▶ **Work required**: Please repeat the whole listing verbatim.
*** Opening of Source records ***
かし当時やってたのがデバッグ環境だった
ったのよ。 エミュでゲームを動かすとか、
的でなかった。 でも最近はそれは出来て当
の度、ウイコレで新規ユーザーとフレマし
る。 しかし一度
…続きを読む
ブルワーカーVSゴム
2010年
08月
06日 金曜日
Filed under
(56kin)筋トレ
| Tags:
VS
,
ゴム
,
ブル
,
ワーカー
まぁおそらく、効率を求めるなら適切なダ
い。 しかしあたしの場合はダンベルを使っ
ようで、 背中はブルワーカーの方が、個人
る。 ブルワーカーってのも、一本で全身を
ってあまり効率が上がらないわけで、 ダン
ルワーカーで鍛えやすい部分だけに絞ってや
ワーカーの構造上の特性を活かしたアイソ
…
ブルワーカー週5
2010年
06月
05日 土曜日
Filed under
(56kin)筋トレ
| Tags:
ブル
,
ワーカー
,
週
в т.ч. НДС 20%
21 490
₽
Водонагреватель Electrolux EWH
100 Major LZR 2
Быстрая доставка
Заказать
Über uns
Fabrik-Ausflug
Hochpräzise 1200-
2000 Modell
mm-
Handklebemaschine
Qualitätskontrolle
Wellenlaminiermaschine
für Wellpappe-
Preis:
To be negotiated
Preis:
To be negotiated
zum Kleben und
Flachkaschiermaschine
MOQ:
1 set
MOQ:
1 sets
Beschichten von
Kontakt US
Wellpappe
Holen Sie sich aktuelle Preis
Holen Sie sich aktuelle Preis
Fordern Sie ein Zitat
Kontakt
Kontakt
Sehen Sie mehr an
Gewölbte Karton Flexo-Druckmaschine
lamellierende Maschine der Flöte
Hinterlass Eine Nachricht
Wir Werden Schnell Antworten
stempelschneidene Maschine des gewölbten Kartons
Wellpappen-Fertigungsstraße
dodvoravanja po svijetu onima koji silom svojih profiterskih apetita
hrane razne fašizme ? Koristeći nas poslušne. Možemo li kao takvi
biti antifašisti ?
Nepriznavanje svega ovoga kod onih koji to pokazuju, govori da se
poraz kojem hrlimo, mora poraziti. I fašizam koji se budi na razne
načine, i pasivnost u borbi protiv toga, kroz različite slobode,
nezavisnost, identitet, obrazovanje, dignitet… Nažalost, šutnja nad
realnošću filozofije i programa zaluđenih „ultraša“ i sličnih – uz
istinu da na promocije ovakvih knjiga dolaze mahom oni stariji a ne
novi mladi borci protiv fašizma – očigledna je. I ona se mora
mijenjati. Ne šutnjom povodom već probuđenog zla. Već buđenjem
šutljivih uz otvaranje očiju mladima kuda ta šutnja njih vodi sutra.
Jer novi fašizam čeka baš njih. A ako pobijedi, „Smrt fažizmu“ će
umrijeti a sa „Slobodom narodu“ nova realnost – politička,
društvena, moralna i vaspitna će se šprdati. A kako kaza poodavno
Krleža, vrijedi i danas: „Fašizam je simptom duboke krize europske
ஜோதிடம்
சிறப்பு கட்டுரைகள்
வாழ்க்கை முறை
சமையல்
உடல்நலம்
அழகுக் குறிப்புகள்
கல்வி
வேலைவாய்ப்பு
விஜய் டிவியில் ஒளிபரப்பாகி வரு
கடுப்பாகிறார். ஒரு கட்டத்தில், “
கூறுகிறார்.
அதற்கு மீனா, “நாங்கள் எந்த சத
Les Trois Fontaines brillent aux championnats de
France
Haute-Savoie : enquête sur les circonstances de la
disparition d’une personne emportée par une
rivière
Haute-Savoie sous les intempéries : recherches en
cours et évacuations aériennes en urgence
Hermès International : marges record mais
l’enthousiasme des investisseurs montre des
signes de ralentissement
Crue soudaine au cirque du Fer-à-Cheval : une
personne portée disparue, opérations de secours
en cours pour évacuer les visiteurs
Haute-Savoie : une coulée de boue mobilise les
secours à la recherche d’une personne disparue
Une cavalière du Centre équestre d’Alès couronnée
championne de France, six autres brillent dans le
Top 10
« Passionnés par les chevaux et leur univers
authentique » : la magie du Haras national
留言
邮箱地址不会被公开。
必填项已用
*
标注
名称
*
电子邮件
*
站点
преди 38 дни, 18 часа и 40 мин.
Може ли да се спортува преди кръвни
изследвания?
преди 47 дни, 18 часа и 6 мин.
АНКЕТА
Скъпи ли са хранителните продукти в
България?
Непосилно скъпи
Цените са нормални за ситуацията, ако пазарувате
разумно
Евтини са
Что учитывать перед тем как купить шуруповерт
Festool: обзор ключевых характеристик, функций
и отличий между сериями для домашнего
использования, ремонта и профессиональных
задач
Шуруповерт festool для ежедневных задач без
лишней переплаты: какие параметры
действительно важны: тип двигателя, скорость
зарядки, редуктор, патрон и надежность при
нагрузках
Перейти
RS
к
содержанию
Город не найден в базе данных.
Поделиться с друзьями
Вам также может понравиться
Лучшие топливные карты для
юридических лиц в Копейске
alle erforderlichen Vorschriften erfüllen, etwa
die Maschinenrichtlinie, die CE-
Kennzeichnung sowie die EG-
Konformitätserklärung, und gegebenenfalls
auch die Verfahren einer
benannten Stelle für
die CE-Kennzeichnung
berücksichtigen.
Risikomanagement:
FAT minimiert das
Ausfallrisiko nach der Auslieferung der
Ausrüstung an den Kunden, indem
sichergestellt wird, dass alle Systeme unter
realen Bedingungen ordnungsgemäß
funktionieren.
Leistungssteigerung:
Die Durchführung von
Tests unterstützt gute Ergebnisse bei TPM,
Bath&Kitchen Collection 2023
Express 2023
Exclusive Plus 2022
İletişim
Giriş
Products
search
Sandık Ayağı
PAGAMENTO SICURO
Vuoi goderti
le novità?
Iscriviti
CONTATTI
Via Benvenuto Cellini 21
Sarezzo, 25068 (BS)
*** Close of Source records ***
▶ **Task output**:
かし当時やってたのがデバッグ環境だった
ったのよ。 エミュでゲームを動かすとか、
的でなかった。 でも最近はそれは出来て当
の度、ウイコレで新規ユーザーとフレマし
る。 しかし一度
…続きを読む
ブルワーカーVSゴム
2010年
08月
06日 金曜日
Filed under
(56kin)筋トレ
| Tags:
VS
,
ゴム
,
ブル
,
ワーカー
まぁおそらく、効率を求めるなら適切なダ
い。 しかしあたしの場合はダンベルを使っ
ようで、 背中はブルワーカーの方が、個人
る。 ブルワーカーってのも、一本で全身を
ってあまり効率が上がらないわけで、 ダン
ルワーカーで鍛えやすい部分だけに絞ってや
ワーカーの構造上の特性を活かしたアイソ
…
ブルワーカー週5
2010年
06月
05日 土曜日
Filed under
(56kin)筋トレ
| Tags:
ブル
,
ワーカー
,
週
в т.ч. НДС 20%
21 490
₽
Водонагреватель Electrolux EWH
100 Major LZR 2
Быстрая доставка
Заказать
Über uns
Fabrik-Ausflug
Hochpräzise 1200-
2000 Modell
mm-
Handklebemaschine
Qualitätskontrolle
Wellenlaminiermaschine
für Wellpappe-
Preis:
To be negotiated
Preis:
To be negotiated
zum Kleben und
Flachkaschiermaschine
MOQ:
1 set
MOQ:
1 sets
Beschichten von
Kontakt US
Wellpappe
Holen Sie sich aktuelle Preis
Holen Sie sich aktuelle Preis
Fordern Sie ein Zitat
Kontakt
Kontakt
Sehen Sie mehr an
Gewölbte Karton Flexo-Druckmaschine
lamellierende Maschine der Flöte
Hinterlass Eine Nachricht
Wir Werden Schnell Antworten
stempelschneidene Maschine des gewölbten Kartons
Wellpappen-Fertigungsstraße
dodvoravanja po svijetu onima koji silom svojih profiterskih apetita
hrane razne fašizme ? Koristeći nas poslušne. Možemo li kao takvi
biti antifašisti ?
Nepriznavanje svega ovoga kod onih koji to pokazuju, govori da se
poraz kojem hrlimo, mora poraziti. I fašizam koji se budi na razne
načine, i pasivnost u borbi protiv toga, kroz različite slobode,
nezavisnost, identitet, obrazovanje, dignitet… Nažalost, šutnja nad
realnošću filozofije i programa zaluđenih „ultraša“ i sličnih – uz
istinu da na promocije ovakvih knjiga dolaze mahom oni stariji a ne
novi mladi borci protiv fašizma – očigledna je. I ona se mora
mijenjati. Ne šutnjom povodom već probuđenog zla. Već buđenjem
šutljivih uz otvaranje očiju mladima kuda ta šutnja njih vodi sutra.
Jer novi fašizam čeka baš njih. A ako pobijedi, „Smrt fažizmu“ će
umrijeti a sa „Slobodom narodu“ nova realnost – politička,
društvena, moralna i vaspitna će se šprdati. A kako kaza poodavno
Krleža, vrijedi i danas: „Fašizam je simptom duboke krize europske
ஜோதிடம்
சிறப்பு கட்டுரைகள்
வாழ்க்கை முறை
சமையல்
உடல்நலம்
அழகுக் குறிப்புகள்
கல்வி
வேலைவாய்ப்பு
விஜய் டிவியில் ஒளிபரப்பாகி வரு
கடுப்பாகிறார். ஒரு கட்டத்தில், “
கூறுகிறார்.
அதற்கு மீனா, “நாங்கள் எந்த சத
Les Trois Fontaines brillent aux championnats de
France
Haute-Savoie : enquête sur les circonstances de la
disparition d’une personne emportée par une
rivière
Haute-Savoie sous les intempéries : recherches en
cours et évacuations aériennes en urgence
Hermès International : marges record mais
l’enthousiasme des investisseurs montre des
signes de ralentissement
Crue soudaine au cirque du Fer-à-Cheval : une
personne portée disparue, opérations de secours
en cours pour évacuer les visiteurs
Haute-Savoie : une coulée de boue mobilise les
secours à la recherche d’une personne disparue
Une cavalière du Centre équestre d’Alès couronnée
championne de France, six autres brillent dans le
Top 10
« Passionnés par les chevaux et leur univers
authentique » : la magie du Haras national
留言
邮箱地址不会被公开。
必填项已用
*
标注
名称
*
电子邮件
*
站点
преди 38 дни, 18 часа и 40 мин.
Може ли да се спортува преди кръвни
изследвания?
преди 47 дни, 18 часа и 6 мин.
АНКЕТА
Скъпи ли са хранителните продукти в
България?
Непосилно скъпи
Цените са нормални за ситуацията, ако пазарувате
разумно
Евтини са
Что учитывать перед тем как купить шуруповерт
Festool: обзор ключевых характеристик, функций
и отличий между сериями для домашнего
использования, ремонта и профессиональных
задач
Шуруповерт festool для ежедневных задач без
лишней переплаты: какие параметры
действительно важны: тип двигателя, скорость
зарядки, редуктор, патрон и надежность при
нагрузках
Перейти
RS
к
содержанию
Город не найден в базе данных.
Поделиться с друзьями
Вам также может понравиться
Лучшие топливные карты для
юридических лиц в Копейске
alle erforderlichen Vorschriften erfüllen, etwa
die Maschinenrichtlinie, die CE-
Kennzeichnung sowie die EG-
Konformitätserklärung, und gegebenenfalls
auch die Verfahren einer
benannten Stelle für
die CE-Kennzeichnung
berücksichtigen.
Risikomanagement:
FAT minimiert das
Ausfallrisiko nach der Auslieferung der
Ausrüstung an den Kunden, indem
sichergestellt wird, dass alle Systeme unter
realen Bedingungen ordnungsgemäß
funktionieren.
Leistungssteigerung:
Die Durchführung von
Tests unterstützt gute Ergebnisse bei TPM,
Bath&Kitchen Collection 2023
Express 2023
Exclusive Plus 2022
İletişim
Giriş
Products
search
Sandık Ayağı
PAGAMENTO SICURO
Vuoi goderti
le novità?
Iscriviti
CONTATTI
Via Benvenuto Cellini 21
Sarezzo, 25068 (BS)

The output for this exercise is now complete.